Rotation-Only Bundle Adjustment

Related tags

Deep LearningROBA
Overview

ROBA: Rotation-Only Bundle Adjustment

Paper, Video, Poster, Presentation, Supplementary Material

In this repository, we provide the implementation of ROBA. If you use our code, please cite it as follows:

@InProceedings{Lee_2021_CVPR,
author = {Lee, Seong Hun and Civera, Javier},
title = {Rotation-Only Bundle Adjustment},
booktitle = {Proceedings of the IEEE/CVF Conference on Computer Vision and Pattern Recognition (CVPR)},
month = {June},
year = {2021}
}

Quick start

  1. To initialize the rotations, ROBA relies on rotation averaging.

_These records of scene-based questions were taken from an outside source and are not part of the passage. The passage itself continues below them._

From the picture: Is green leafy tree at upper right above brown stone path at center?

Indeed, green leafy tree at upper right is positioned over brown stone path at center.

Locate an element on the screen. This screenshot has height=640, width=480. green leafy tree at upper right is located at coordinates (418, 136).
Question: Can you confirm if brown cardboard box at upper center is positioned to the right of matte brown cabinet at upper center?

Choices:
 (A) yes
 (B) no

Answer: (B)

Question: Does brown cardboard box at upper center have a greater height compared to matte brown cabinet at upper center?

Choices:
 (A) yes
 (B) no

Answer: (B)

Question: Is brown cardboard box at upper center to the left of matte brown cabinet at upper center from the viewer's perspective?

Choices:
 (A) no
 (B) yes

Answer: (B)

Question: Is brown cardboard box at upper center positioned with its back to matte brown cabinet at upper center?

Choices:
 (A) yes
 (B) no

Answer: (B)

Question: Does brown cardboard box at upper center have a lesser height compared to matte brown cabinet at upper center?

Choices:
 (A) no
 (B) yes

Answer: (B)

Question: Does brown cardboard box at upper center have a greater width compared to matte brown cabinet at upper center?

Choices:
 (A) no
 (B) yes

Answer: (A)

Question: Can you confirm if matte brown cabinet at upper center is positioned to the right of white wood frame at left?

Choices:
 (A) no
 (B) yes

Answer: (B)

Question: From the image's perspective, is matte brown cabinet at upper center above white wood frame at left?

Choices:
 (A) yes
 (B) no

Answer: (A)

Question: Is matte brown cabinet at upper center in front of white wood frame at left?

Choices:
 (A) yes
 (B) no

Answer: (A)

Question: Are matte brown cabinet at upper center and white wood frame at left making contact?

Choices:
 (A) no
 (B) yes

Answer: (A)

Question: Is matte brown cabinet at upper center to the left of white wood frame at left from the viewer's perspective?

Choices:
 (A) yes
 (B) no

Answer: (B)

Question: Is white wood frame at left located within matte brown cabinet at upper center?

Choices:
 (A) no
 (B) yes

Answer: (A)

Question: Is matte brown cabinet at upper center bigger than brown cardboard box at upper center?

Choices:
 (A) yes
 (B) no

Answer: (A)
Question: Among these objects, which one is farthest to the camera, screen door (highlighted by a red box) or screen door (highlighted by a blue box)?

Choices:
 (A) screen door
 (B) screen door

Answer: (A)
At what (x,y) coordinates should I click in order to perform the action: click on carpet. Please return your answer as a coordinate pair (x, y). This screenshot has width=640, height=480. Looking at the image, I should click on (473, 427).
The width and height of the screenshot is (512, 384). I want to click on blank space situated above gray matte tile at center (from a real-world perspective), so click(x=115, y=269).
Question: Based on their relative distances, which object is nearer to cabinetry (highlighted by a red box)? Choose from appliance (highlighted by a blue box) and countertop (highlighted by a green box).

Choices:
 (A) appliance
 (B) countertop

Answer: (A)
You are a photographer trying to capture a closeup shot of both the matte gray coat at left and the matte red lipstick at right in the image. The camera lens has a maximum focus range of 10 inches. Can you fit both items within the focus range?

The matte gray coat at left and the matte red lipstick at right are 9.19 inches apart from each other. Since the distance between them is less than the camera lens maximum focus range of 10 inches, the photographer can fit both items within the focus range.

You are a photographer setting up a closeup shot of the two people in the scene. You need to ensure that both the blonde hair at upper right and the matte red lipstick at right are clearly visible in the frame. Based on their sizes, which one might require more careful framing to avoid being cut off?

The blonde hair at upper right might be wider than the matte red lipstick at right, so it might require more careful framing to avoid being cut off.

Specifically, we used the rotation averaging code provided by Chatterjee and Govindu. Go to their webpage and download their code (PAMI version). Extract SO3GraphAveraging folder and save it in the same directory.

  2. Download the processed input/results data from here and save it in the same directory.

  3. In Matlab, run the following command to compile the mex function: mex computeEdgeCost.cpp.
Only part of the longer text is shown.